AI Learns Vision and Sound Connection

Source: news.mit.edu

Published on May 22, 2025

AI Learns to Link Sight and Sound

Researchers from MIT and elsewhere have developed a new approach that improves an AI model’s ability to learn by making connections between sight and sound, similar to how humans learn. For example, humans can watch someone playing the cello and recognize that the cellist’s movements are generating the music we hear.

This development could be useful in journalism and film production, where the model could help with curating multimodal content through automatic video and audio retrieval. In the longer term, it could improve a robot’s ability to understand real-world environments, where auditory and visual information are often closely connected.

CAV-MAE Sync

The researchers created a method that helps machine-learning models align corresponding audio and visual data from video clips without human labels. They adjusted how their original model is trained, so it learns a finer-grained correspondence between a particular video frame and the audio that occurs in that moment. The researchers also made architectural tweaks that help the system balance two distinct learning objectives, which improves performance.

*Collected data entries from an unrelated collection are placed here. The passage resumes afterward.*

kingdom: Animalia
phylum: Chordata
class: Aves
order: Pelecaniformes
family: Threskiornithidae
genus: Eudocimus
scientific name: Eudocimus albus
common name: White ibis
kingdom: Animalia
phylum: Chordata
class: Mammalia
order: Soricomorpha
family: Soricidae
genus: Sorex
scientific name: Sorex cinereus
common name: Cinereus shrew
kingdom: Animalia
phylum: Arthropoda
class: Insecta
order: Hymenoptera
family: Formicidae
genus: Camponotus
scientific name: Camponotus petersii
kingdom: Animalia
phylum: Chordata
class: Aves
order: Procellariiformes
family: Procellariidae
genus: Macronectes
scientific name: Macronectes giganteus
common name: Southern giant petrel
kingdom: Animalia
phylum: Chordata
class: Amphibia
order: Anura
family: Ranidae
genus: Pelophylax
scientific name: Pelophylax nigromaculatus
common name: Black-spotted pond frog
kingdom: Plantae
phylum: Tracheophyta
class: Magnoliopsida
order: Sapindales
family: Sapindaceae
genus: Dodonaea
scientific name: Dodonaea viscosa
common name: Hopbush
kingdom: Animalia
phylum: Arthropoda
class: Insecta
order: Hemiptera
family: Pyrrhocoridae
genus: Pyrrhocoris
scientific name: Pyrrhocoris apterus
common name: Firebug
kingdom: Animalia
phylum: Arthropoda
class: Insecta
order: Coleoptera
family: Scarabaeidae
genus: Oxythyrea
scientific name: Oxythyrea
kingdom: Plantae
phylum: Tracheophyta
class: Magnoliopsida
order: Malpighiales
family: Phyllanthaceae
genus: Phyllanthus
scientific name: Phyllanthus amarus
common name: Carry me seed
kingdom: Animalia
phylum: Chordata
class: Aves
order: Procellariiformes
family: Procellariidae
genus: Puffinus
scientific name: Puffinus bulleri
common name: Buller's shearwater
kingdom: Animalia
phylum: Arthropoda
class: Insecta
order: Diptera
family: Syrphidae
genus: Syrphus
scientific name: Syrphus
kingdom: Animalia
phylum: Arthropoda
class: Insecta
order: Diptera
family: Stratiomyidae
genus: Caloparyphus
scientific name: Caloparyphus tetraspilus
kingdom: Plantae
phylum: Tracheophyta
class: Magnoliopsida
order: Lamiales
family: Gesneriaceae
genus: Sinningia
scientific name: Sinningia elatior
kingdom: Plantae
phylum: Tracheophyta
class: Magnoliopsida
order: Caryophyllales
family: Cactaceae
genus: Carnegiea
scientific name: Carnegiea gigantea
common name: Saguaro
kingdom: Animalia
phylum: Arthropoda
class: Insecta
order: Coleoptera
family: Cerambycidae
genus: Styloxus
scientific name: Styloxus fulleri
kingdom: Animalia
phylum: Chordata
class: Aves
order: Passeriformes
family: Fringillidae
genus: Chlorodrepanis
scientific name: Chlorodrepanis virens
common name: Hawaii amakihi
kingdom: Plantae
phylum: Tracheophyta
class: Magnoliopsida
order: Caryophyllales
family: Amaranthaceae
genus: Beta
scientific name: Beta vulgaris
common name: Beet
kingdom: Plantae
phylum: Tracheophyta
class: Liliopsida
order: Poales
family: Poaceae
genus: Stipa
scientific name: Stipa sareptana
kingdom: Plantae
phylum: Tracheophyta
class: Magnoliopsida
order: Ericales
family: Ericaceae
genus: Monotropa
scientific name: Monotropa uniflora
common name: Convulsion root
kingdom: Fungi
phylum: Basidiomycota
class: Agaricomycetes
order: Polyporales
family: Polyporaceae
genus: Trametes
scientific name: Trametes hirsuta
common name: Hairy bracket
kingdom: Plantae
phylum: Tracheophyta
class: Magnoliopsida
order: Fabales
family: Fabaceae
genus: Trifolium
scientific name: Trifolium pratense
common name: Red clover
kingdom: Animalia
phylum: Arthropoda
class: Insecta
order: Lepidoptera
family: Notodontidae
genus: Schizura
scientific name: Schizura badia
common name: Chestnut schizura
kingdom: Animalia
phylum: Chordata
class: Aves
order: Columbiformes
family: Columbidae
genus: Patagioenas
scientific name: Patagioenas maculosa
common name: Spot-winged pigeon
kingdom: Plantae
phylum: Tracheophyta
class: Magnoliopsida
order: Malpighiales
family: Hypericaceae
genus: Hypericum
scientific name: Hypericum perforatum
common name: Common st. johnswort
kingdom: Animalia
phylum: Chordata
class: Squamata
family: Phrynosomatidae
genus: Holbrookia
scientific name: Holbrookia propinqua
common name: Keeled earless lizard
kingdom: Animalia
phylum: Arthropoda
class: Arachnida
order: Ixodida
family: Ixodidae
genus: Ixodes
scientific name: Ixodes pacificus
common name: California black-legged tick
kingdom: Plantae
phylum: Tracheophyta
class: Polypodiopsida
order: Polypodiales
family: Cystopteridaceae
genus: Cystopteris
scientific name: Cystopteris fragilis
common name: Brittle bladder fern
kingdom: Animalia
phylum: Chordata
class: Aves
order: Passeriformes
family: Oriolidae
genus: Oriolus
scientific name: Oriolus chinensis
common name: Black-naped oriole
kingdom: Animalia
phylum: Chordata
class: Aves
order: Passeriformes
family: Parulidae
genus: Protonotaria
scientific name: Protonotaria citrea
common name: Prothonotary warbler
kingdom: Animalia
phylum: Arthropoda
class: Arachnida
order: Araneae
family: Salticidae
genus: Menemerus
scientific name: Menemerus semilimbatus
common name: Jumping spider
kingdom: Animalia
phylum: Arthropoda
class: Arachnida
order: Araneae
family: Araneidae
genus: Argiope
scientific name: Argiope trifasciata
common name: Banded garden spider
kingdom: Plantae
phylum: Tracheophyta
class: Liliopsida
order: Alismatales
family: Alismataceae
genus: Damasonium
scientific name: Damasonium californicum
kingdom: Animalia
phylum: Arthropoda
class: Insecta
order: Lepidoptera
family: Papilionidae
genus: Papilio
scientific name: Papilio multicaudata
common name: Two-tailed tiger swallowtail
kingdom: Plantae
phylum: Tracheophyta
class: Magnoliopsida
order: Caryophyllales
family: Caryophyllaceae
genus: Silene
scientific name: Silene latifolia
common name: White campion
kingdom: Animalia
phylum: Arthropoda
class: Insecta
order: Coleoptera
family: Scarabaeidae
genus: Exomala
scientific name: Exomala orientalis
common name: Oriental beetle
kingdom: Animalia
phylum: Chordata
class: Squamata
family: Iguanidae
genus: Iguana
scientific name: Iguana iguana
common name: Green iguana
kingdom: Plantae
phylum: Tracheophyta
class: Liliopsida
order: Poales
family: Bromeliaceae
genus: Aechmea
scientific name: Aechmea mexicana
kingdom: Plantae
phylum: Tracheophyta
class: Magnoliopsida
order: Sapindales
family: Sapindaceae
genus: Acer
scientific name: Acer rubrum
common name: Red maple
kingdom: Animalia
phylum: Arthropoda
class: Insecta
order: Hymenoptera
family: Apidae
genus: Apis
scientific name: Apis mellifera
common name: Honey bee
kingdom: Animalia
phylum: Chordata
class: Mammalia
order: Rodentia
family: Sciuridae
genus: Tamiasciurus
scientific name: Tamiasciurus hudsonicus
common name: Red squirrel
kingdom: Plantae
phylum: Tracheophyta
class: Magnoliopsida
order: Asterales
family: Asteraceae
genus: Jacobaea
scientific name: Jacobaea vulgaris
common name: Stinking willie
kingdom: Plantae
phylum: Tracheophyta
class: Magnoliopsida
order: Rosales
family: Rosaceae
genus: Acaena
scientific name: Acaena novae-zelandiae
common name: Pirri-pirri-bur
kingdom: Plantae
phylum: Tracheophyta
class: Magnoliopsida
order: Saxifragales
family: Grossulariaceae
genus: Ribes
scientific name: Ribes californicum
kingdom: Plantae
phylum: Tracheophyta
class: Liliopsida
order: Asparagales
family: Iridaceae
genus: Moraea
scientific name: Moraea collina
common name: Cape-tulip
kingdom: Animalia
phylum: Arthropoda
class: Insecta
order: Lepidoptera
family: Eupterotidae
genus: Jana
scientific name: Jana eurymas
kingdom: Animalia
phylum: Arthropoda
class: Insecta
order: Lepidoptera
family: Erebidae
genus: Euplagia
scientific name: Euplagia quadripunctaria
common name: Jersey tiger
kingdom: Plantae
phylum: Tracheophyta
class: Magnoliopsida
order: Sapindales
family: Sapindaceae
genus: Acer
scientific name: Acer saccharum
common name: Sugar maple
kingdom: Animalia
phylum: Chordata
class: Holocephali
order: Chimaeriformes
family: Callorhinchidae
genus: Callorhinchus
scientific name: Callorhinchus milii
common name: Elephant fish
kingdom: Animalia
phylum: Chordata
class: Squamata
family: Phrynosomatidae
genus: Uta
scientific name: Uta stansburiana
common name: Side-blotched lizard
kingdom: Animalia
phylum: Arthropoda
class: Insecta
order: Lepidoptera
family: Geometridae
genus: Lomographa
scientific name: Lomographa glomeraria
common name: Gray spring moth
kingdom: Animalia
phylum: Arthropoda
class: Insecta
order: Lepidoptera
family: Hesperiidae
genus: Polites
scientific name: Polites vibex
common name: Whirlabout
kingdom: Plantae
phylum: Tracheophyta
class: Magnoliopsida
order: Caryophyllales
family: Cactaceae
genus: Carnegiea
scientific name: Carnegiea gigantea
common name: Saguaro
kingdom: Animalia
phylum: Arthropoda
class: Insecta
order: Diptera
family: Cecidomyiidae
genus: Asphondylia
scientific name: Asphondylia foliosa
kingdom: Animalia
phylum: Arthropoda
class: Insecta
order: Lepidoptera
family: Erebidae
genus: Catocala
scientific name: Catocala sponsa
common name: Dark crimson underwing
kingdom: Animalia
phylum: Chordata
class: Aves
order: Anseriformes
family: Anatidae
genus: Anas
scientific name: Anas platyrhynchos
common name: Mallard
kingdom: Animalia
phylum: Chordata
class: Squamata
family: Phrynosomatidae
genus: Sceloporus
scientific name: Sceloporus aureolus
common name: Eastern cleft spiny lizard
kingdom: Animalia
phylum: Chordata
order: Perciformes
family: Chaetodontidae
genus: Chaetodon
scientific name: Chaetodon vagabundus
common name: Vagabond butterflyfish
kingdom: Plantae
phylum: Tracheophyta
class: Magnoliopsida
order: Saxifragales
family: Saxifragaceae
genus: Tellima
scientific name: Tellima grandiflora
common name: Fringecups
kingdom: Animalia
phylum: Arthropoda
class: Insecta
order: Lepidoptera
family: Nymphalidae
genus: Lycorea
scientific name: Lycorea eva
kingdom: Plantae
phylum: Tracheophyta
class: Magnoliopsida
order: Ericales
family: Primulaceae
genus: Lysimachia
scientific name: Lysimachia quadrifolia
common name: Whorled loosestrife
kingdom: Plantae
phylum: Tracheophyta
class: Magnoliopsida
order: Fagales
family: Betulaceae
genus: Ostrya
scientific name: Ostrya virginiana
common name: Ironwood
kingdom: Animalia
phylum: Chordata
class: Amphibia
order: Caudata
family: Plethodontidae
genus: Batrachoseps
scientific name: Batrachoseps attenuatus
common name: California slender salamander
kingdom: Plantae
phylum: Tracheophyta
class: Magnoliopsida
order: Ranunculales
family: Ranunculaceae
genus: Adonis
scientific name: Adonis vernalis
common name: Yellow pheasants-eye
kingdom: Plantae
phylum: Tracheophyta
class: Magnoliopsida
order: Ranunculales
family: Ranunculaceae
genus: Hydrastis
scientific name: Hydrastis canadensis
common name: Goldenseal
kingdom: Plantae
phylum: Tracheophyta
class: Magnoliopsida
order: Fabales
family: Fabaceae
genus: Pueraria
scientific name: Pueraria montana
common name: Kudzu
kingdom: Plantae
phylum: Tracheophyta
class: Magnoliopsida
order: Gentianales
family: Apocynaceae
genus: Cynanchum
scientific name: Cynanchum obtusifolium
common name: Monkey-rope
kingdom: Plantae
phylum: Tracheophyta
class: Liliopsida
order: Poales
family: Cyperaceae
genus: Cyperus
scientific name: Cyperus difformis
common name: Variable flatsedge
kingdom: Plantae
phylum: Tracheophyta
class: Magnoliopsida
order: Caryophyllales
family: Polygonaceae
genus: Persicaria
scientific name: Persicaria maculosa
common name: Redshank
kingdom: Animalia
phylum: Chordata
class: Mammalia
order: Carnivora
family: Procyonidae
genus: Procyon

These improvements boost the accuracy of their approach in video retrieval tasks and in classifying the action in audiovisual scenes. For instance, the new method could automatically and precisely match the sound of a door slamming with the visual of it closing in a video clip.

Andrew Rouditchenko, an MIT graduate student and co-author of a paper on this research, said that they are building AI systems that can process audio and visual information at once and seamlessly process both modalities. He added that integrating this audio-visual technology into tools like large language models could open up new applications.

Model Training

This work builds upon a machine-learning method the researchers developed a few years ago, which provided an efficient way to train a multimodal model to simultaneously process audio and visual data without human labels. The researchers feed this model, called CAV-MAE, unlabeled video clips, and it encodes the visual and audio data separately into representations called tokens. Using the natural audio from the recording, the model automatically learns to map corresponding pairs of audio and visual tokens close together within its internal representation space.

They found that using two learning objectives balances the model’s learning process, which enables CAV-MAE to understand the corresponding audio and visual data while improving its ability to recover video clips that match user queries. However, CAV-MAE treats audio and visual samples as one unit, so a 10-second video clip and the sound of a door slamming are mapped together, even if that audio event happens in just one second of the video.

In their improved model, called CAV-MAE Sync, the researchers split the audio into smaller windows before the model computes its representations of the data, so it generates separate representations that correspond to each smaller window of audio. During training, the model learns to associate one video frame with the audio that occurs during just that frame. Edson Araujo said that doing that helps the model learn a finer-grained correspondence, which helps with performance later when they aggregate this information.

The model incorporates a contrastive objective, where it learns to associate similar audio and visual data, and a reconstruction objective which aims to recover specific audio and visual data based on user queries. In CAV-MAE Sync, the researchers introduced two new types of data representations, or tokens, to improve the model’s learning ability. They include dedicated “global tokens” that help with the contrastive learning objective and dedicated “register tokens” that help the model focus on important details for the reconstruction objective.

Araujo adds that they added a bit more wiggle room to the model so it can perform each of these two tasks, contrastive and reconstructive, a bit more independently, which benefitted overall performance. The researchers' enhancements improved the model’s ability to retrieve videos based on an audio query and predict the class of an audio-visual scene, like a dog barking or an instrument playing. Its results were more accurate than their prior work, and it also performed better than more complex methods that require larger amounts of training data.

In the future, the researchers want to incorporate new models that generate better data representations into CAV-MAE Sync, which could improve performance. They also want to enable their system to handle text data, which would be an important step toward generating an audiovisual large language model.